'The Government has blown it.' (Jack Taylor/Getty Images)

The disco started at 8pm. Pints were poured, game soup was served and, as 11pm drew near, the music stopped so the landlord could play Land of Hope and Glory. A few people started to cry. It was January 31, 2020 and, finally, Britain had left the European Union. “It was such a relief,” the landlord tells me. “We’d stuck our heads above the parapet and won. There was a sense of togetherness — that things would finally get better.” And have they? “No. Boston is awful. The situation is perilous. The Government has blown it.”
Three years on, the Robin Hood Inn has closed. If you want a drink on this street in Boston, just south of the town centre, you’ll have to make do with the Eastern European off-licence a few doors down.
Surrounded by fens to the north and marshes to the south, Boston looms over a dank sea of flat expanses; an island town that has always been the exception. Once, it was the biggest port in England after London. Today, it is the fattest town in the country, the least integrated, the lowest paid, the most murderous, and the most Brexity.
According to new polling by UnHerd, Boston remains the capital of Brexitland, albeit not by its 2016 margin, when 75.6% voted to leave. Still, Boston and Skegness is the only constituency in the UK that does not think it was wrong to leave the EU: here, 37% of voters believe it was a mistake, while 41% disagree. Our polling also reveals it to be the most concerned about immigration: 72% believe “levels are too high”.

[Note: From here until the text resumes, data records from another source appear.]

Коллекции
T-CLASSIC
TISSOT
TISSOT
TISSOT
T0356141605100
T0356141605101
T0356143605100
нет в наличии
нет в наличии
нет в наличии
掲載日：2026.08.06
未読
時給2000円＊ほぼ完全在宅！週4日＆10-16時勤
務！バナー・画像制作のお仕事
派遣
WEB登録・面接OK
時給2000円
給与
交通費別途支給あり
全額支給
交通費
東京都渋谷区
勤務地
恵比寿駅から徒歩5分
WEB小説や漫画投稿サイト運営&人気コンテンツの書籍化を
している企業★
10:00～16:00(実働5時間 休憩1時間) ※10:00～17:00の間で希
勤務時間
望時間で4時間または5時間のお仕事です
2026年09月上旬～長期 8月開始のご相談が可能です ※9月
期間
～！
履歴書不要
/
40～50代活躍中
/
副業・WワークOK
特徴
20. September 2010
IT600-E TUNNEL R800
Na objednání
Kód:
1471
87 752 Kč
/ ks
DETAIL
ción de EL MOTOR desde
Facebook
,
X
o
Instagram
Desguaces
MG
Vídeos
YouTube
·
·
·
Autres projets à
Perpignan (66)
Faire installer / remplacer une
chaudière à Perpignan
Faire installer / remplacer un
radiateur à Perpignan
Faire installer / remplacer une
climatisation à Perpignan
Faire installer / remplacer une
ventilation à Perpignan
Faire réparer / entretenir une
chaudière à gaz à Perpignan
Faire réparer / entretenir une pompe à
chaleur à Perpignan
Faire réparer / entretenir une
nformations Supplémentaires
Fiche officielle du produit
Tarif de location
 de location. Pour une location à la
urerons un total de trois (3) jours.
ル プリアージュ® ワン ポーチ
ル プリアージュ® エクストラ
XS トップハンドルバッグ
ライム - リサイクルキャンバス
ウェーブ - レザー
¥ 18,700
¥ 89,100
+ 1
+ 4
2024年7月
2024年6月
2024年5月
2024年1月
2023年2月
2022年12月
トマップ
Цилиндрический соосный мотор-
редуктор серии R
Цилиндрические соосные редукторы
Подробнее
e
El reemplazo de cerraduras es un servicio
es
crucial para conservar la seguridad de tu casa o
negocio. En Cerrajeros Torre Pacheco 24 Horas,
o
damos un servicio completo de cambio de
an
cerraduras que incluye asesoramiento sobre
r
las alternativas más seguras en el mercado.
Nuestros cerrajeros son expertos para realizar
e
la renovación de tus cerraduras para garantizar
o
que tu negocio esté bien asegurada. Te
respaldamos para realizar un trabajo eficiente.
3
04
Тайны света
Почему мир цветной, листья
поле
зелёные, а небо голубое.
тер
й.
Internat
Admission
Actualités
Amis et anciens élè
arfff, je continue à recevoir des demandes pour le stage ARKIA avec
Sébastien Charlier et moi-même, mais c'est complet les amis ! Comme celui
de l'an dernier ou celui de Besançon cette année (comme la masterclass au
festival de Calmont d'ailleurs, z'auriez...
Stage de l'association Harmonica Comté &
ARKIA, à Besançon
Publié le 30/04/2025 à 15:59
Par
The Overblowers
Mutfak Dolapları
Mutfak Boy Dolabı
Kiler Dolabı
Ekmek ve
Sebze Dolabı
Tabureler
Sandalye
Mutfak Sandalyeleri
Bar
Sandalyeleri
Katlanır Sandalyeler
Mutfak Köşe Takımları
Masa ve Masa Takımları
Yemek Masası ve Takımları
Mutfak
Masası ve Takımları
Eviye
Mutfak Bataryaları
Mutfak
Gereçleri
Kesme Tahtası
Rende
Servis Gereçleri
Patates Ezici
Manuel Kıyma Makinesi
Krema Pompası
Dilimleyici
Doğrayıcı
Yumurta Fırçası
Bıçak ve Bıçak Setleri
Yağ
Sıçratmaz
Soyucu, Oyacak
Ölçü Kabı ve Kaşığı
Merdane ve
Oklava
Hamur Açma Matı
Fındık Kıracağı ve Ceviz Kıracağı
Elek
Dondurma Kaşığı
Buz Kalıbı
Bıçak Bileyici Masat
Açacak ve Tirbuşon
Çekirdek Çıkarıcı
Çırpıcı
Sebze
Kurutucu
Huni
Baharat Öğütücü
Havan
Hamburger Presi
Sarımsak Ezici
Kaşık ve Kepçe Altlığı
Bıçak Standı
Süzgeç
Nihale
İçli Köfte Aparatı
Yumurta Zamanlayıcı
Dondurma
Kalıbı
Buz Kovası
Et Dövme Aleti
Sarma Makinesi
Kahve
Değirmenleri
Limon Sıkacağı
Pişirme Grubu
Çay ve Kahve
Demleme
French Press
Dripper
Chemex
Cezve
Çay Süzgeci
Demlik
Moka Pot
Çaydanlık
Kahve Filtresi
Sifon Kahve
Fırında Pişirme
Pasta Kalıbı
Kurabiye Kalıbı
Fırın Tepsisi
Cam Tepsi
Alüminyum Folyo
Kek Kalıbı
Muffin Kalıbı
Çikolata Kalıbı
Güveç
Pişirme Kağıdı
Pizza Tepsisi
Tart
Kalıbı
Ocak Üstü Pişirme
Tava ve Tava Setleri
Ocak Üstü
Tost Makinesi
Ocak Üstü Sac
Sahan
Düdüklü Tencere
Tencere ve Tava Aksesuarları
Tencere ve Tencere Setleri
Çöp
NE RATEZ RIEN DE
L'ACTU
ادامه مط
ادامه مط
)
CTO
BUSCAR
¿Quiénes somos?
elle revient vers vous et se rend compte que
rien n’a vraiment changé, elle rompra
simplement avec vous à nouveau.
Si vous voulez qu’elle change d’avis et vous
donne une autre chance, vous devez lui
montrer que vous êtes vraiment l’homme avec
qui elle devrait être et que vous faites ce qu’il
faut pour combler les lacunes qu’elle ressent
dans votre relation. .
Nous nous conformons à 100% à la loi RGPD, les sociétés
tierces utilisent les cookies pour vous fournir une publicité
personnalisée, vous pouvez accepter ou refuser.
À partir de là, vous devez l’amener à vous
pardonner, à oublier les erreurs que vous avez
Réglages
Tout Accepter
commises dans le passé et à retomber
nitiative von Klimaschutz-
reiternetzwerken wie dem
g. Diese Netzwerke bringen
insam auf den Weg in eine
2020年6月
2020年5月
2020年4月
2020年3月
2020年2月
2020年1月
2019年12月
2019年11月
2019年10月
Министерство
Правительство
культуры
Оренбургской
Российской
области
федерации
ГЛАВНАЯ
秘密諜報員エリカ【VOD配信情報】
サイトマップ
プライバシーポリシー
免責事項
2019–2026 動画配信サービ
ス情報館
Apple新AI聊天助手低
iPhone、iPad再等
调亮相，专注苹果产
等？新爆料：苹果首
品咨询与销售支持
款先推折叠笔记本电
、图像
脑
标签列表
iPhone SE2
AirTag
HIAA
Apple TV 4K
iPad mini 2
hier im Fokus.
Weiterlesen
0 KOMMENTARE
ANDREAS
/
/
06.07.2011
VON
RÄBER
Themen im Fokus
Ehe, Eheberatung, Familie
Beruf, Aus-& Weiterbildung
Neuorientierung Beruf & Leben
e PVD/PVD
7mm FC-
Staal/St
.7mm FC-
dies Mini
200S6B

Todor arrived here from Sliven, Bulgaria, a few months before the 2016 referendum, looking for the “breadbasket of Britain” and its promise of jobs for those who work hard. “I came with my friends after reading about Boston on the internet. We lived out of town in a caravan and picked cabbages, down on our knees for 10 hours at a time.” Now 29, he works in a food-processing factory, packing flowers, broccoli and potatoes for £350 a week. He can just about afford to rent a bed-bug-infested, one-bedroom flat with his girlfriend and month-old baby. “My friends and I were the first to come to Boston from Sliven,” he says proudly. “Since then, another 2,000 have followed.”
Sitting in his coffee shop on the corner of the town’s cobbled marketplace, Moroccan-born Anton Dani points out these new arrivals. “They come on a daily basis,” he explains. “You can tell who is new and who is not.” He gestures to the small groups of young men standing around the square; they are smoking, staring, whiling away the time until they can register for work. Dozens of families are milling about the city centre, too. “Often you know they are new because they are very poorly dressed — and they are with children who should be in school but haven’t been enrolled yet.”